(1) An agency may impose a charge (a processing charge) for dealing with an access application at a rate of $30 per hour for each hour of processing time for the application.(2) The processing time for an application is the total amount of time that is necessary to be spent by any officer of the agency in:(a) dealing efficiently with the application (including consideration of the application, searching for records, consultation, decision-making and any other function exercised in connection with deciding the application), or(b) providing access in response to the application (based on the lowest reasonable estimate of the time that will need to be spent in providing that access).(3) The application fee of $30 paid by an applicant counts as a payment towards any processing charge payable by the applicant.(4) Access to government information granted in response to an access application may be made conditional on payment of any processing charge imposed for dealing with the application.
(1) An applicant is entitled to a 50% reduction in a processing charge imposed by an agency if the agency is satisfied that the applicant is suffering financial hardship.(2) The agency may refuse to allow the discount if satisfied that the applicant is making the application on behalf of another person in order to obtain the discount for that person.(3) The regulations may prescribe circumstances that constitute financial hardship.
(1) An applicant is entitled to a 50% reduction in a processing charge imposed by an agency if the agency is satisfied that the information applied for is of special benefit to the public generally.Note. The discount applies only to the processing charge, not the application fee. If a 50% reduction in processing charge applies, the application fee will pay for the first 2 hours of processing time (not just the first hour). See section 64.
A decision to refuse to reduce a processing charge is reviewable under Part 5.(2) If the information applied for was not publicly available at the time the application was received but the agency makes the information publicly available either before or within 3 working days after providing access to the applicant, the applicant is entitled to a full waiver of the processing charge imposed by the agency.(3) The Information Commissioner may, for the assistance of agencies, publish guidelines about reductions in processing charges under this section.
If an access application is made for personal information about the applicant (the applicant being an individual), the agency cannot impose any processing charge for the first 20 hours of processing time for the application.
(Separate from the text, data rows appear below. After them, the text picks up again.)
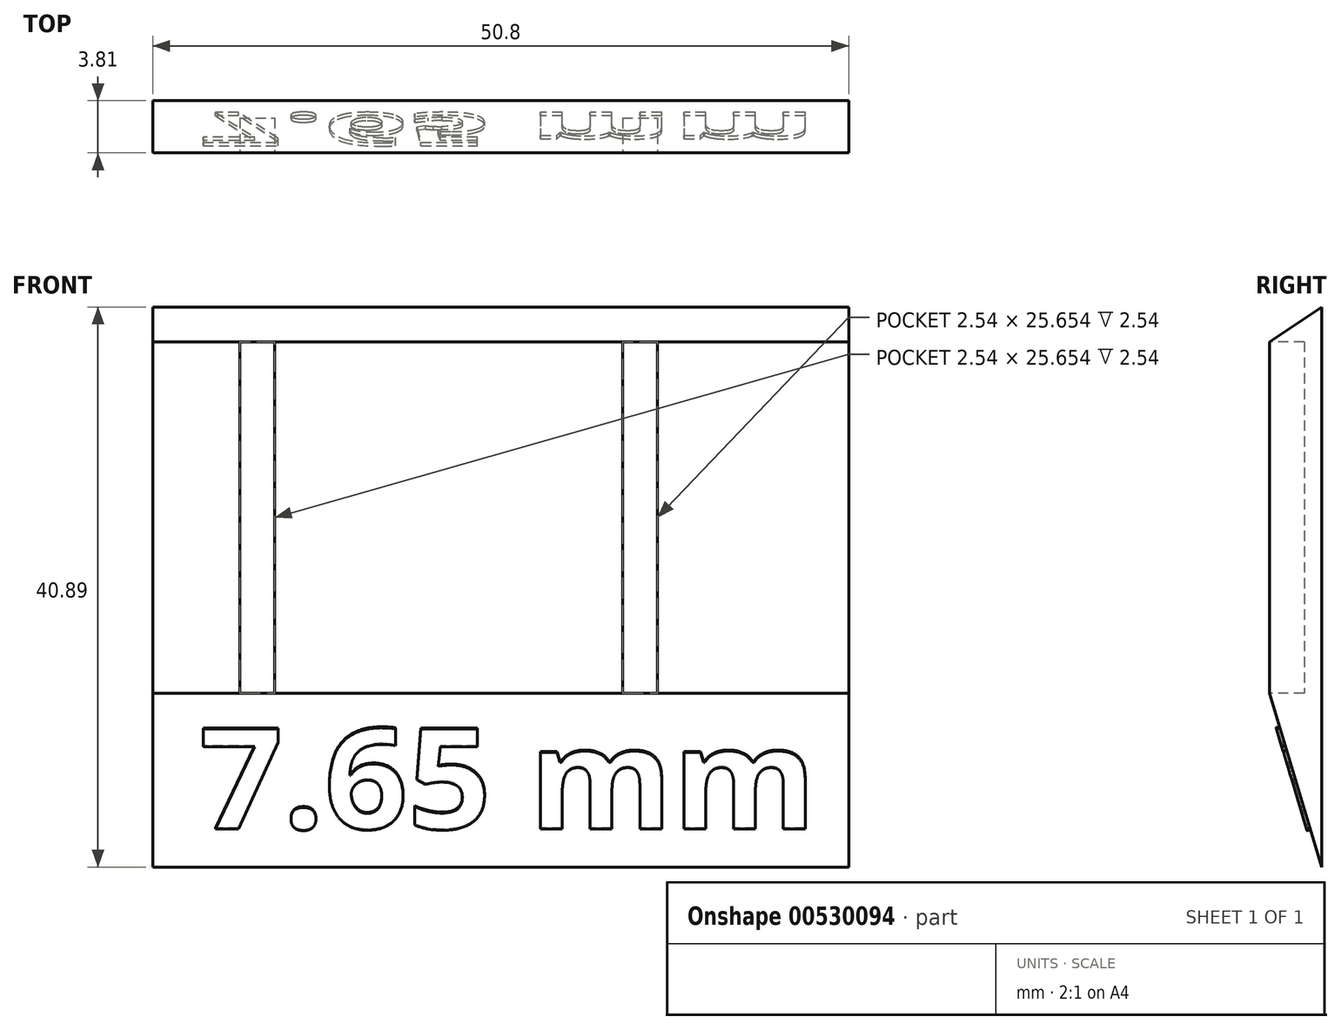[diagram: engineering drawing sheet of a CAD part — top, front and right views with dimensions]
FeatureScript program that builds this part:
annotation { "Feature Type Name" : "Feature", "Feature Type Description" : "" }
export const myFeature = defineFeature(function(context is Context, id is Id, definition is map)
    precondition{}
    {
        {
            var Q0;
            Q0=qCreatedBy(makeId("Front.planeOp"),FACE);
            var sketch = newSketch(context, id + "F0", { "sketchPlane" : qUnion([Q0])});
            skLineSegment(sketch, "E0.bottom", {"start": v(-15.88, 10.23) * mm, "end": v(34.92, 10.23) * mm});
            skLineSegment(sketch, "E0.top", {"start": v(-15.88, -15.42) * mm, "end": v(34.92, -15.42) * mm});
            skLineSegment(sketch, "E0.left", {"start": v(-15.88, 10.23) * mm, "end": v(-15.88, -15.42) * mm});
            skLineSegment(sketch, "E0.right", {"start": v(34.92, 10.23) * mm, "end": v(34.92, -15.42) * mm});
            skSolve(sketch);
        }
        {
            var Q0;
            Q0=makeQuery(id+"F0.imprint","IMPRINT",FACE,{"disambiguationData":[TD([[makeQuery(id+"F0.imprint","IMPRINT",EDGE,{"derivedFrom":sQuery(id+"F0.wireOp",EDGE,"E0.bottom")}),-1.0]])]});
            extrude(context, id + "F1", {"entities" : qUnion([Q0]), "depth" : 3.8 * mm, "offsetDistance" : 25.4 * mm});
        }
        {
            var Q0;
            Q0=makeQuery(id+"F1.opExtrude","CAP_FACE",FACE,{"disambiguationData":[OSD([sQuery(id+"F0.wireOp",EDGE,"E0.bottom"),sQuery(id+"F0.wireOp",EDGE,"E0.top"),sQuery(id+"F0.wireOp",EDGE,"E0.left"),sQuery(id+"F0.wireOp",EDGE,"E0.right")])],"isStart":false});
            var sketch = newSketch(context, id + "F2", { "sketchPlane" : qUnion([Q0])});
            skLineSegment(sketch, "E1", {"start": v(-9.53, 10.23) * mm, "end": v(-9.53, -15.42) * mm});
            skLineSegment(sketch, "E2", {"start": v(-6.99, 10.23) * mm, "end": v(-6.99, -15.42) * mm});
            skLineSegment(sketch, "E3", {"start": v(18.41, 10.23) * mm, "end": v(18.41, -15.42) * mm});
            skLineSegment(sketch, "E4", {"start": v(20.95, 10.23) * mm, "end": v(20.95, -15.42) * mm});
            skSolve(sketch);
        }
        {
            var Q0;
            {var subQ0=sQuery(id+"F2.wireOp",EDGE,"E1");Q0=makeQuery(id+"F2.imprint","IMPRINT",FACE,{"disambiguationData":[TD([[makeQuery(id+"F2.imprint","IMPRINT",EDGE,{"derivedFrom":subQ0}),1.0]])]});}
            var Q1;
            {var subQ0=sQuery(id+"F2.wireOp",EDGE,"E3");Q1=makeQuery(id+"F2.imprint","IMPRINT",FACE,{"disambiguationData":[TD([[makeQuery(id+"F2.imprint","IMPRINT",EDGE,{"derivedFrom":subQ0}),1.0]])]});}
            extrude(context, id + "F3", {"entities" : qUnion([Q0, Q1]), "operationType" : NewBodyOperationType.REMOVE, "oppositeDirection" : true, "depth" : 2.54 * mm, "offsetDistance" : 25.4 * mm});
        }
        {
            var Q0;
            Q0=makeQuery(id+"F1.opExtrude","SWEPT_FACE",FACE,{"disambiguationData":[OSD([sQuery(id+"F0.wireOp",EDGE,"E0.left")])]});
            var sketch = newSketch(context, id + "F4", { "sketchPlane" : qUnion([Q0])});
            skLineSegment(sketch, "E5", {"start": v(0, -15.42) * mm, "end": v(0, -28.12) * mm});
            skLineSegment(sketch, "E6", {"start": v(0, -28.12) * mm, "end": v(3.81, -15.42) * mm});
            skLineSegment(sketch, "E7", {"start": v(0, 10.23) * mm, "end": v(0, 12.77) * mm});
            skLineSegment(sketch, "E8", {"start": v(0, 12.77) * mm, "end": v(3.81, 10.23) * mm});
            skSolve(sketch);
        }
        {
            var Q0;
            Q0=makeQuery(id+"F4.imprint","IMPRINT",FACE,{"disambiguationData":[TD([[makeQuery(id+"F4.imprint","IMPRINT",EDGE,{"derivedFrom":sQuery(id+"F4.wireOp",EDGE,"E5")}),1.0]])]});
            var Q1;
            Q1=makeQuery(id+"F4.imprint","IMPRINT",FACE,{"disambiguationData":[TD([[makeQuery(id+"F4.imprint","IMPRINT",EDGE,{"derivedFrom":sQuery(id+"F4.wireOp",EDGE,"E7")}),-1.0]])]});
            extrude(context, id + "F5", {"entities" : qUnion([Q0, Q1]), "operationType" : NewBodyOperationType.ADD, "oppositeDirection" : true, "depth" : 50.8 * mm, "offsetDistance" : 25.4 * mm});
        }
        {
            var Q0;
            Q0=makeQuery(id+"F5.opExtrude","SWEPT_FACE",FACE,{"disambiguationData":[OSD([sQuery(id+"F4.wireOp",EDGE,"E6")])]});
            var sketch = newSketch(context, id + "F6", { "sketchPlane" : qUnion([Q0])});
            skText(sketch, "E9", { "text": "7.65 mm", "fontName": "OpenSans-Bold.ttf"});
            const initialGuessF6  = {"E9": [-0.01249, -0.02395, 1, 0, 0.00768]};
            skSetInitialGuess(sketch, initialGuessF6);
            skSolve(sketch);
        }
        {
            var Q0;
            Q0 = qSketchRegion(id + "F6", true);
            extrude(context, id + "F7", {"entities" : qUnion([Q0]), "operationType" : NewBodyOperationType.ADD, "depth" : 0.25 * mm, "offsetDistance" : 25.4 * mm});
        }
    });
(1) An agency may by notice to an applicant require the applicant to make an advance payment of a processing charge (as an advance deposit).(2) The period within which the application is required to be decided stops running from when the decision to require an advance deposit is made until payment of the advance deposit is received by the agency.(3) The notice requiring an advance deposit must:(a) include a statement of the processing charges for work already undertaken by the agency in dealing with the application, and(b) include a statement of the estimated processing charges for work expected to be required to be undertaken by the agency in dealing with the application, and(c) specify a date by which the advance deposit must be paid (being a date at least 20 working days after the date the notice is given), and(d) include a statement that if the advance deposit is not paid by the due date the agency may refuse to deal further with the application and that this will result in any application fee and advance deposit already paid being forfeited.(4) An agency can extend the date by which an advance deposit must be paid and is to give the applicant notice of any extension (indicating the new date by which the advance deposit must be paid).
(1) The maximum advance deposit that can be required is 50% of the amount that the agency estimates to be the total processing charge for dealing with the application (ignoring any reduction in processing charge to which the applicant may be entitled).(2) More than one advance deposit can be required so long as the total of the advance deposits required does not exceed the maximum advance deposit.
(1) An agency may refuse to deal further with an access application if the applicant has failed to pay an advance deposit within the time required for payment (unless the applicant has applied for review under Part 5 of the decision to require the advance deposit within the time required for payment of the advance deposit).(2) An agency must give notice to the applicant of its decision to refuse to deal further with the application.(3) The review under Part 5 of a decision to refuse to deal further with an application for failure to pay an advance deposit is to be a review of both the decision to refuse to deal further with the application and the decision to impose the advance deposit (unless the decision to impose the advance deposit has already been reviewed under that Part).
(1) An applicant is entitled to a refund of advance deposits paid by the applicant to the extent (if any) that the advance deposits paid exceed the total processing charges payable for dealing with the application.